In the course of my conversations with them, participants have expressed their reservations about people collecting data, and bringing about no change in their living conditions. The importance of working to share my ethnographic findings, and ensure the insights are heard by those with the power to act, is essential. But what impact can a public health researcher with less than five years of professional experience have on policy? I have tried to publish my qualitative findings in news media and to advocate for change. But it’s hard for an early-career researcher in India to push the boundaries: media pays greater attention to quantitative, clinical data, and it’s easier for well-connected people to publish their articles; while activism feels like a labyrinth of already connected people. Clearly, I will continue to try to make links and collaborations that help me convey my findings to decision-makers, but I fear many challenges will remain.

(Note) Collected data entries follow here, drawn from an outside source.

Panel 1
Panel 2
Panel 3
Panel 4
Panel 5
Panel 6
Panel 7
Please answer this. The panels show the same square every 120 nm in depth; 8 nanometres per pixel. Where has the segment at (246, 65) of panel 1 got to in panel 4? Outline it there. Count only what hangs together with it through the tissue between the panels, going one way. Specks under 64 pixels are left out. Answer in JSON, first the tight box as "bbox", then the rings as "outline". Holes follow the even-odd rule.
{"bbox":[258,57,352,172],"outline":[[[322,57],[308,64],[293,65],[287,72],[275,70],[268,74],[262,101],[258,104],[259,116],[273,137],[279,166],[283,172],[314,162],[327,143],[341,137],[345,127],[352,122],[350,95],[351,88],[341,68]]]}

With these reflections, I also feel it would be unethical to disconnect from participants altogether. A long-term engagement with action or intervention elements based on what we have learned about systemic inequities in access to healthcare, and social determinants, feels like an important next step.

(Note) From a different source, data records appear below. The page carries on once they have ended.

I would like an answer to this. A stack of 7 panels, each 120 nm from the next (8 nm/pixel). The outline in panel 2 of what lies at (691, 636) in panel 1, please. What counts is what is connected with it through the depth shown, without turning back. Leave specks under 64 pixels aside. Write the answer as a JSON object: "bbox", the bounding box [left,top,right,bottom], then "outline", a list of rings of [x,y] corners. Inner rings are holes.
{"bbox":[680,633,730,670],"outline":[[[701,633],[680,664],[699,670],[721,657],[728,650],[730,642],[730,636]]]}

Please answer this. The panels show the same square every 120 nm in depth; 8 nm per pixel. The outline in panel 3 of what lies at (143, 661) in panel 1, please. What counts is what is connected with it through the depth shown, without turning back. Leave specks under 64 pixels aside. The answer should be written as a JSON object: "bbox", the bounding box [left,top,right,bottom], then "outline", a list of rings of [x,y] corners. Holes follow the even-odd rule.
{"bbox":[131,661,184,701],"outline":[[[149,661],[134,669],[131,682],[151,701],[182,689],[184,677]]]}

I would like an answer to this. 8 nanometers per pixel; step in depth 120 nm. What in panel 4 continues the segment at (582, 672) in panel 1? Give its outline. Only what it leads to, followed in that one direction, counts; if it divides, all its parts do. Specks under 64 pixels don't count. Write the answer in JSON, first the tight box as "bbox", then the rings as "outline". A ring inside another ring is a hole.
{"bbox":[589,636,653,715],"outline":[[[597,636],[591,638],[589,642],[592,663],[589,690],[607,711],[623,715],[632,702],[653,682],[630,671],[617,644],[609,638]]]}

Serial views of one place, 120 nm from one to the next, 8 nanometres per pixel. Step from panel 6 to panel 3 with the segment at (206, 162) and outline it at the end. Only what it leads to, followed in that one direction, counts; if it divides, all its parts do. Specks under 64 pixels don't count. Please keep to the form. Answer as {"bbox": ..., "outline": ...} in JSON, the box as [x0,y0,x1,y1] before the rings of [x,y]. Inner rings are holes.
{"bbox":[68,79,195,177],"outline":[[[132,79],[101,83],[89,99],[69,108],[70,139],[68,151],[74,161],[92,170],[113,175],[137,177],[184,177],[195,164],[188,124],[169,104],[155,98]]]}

I learned so much about the hardships of living on the streets, about systemic inequities in access to healthcare, social determinants, and women’s agency and resilience even in these hard settings. In recognition of this, and even though it might sound a bit overwhelming, research should involve homeless participants as key stakeholders in all activities — from the conceptualization of grants, to writing of proposals, to fieldwork and dialogue with policy makers. This is acknowledging that ethnography, while giving us a glimpse of the lives of participants (bringing to fore deep-rooted challenges in accessing healthcare and attaining good health), is only an initial step, and not the only step. Still, while co-design of research and policy dialogue are desirable from my perspective, I recognise that accessing funds is challenging and that funds are often limited and short term. Moreover, such an approach inevitably brings with it new ethical dilemmas requiring careful reflection and planning from the outset.
In sum, reflexivity of the researcher and his or her responsibilities before, during and after a study ends is essential to doing ethical research. Even more so when you work with homeless people.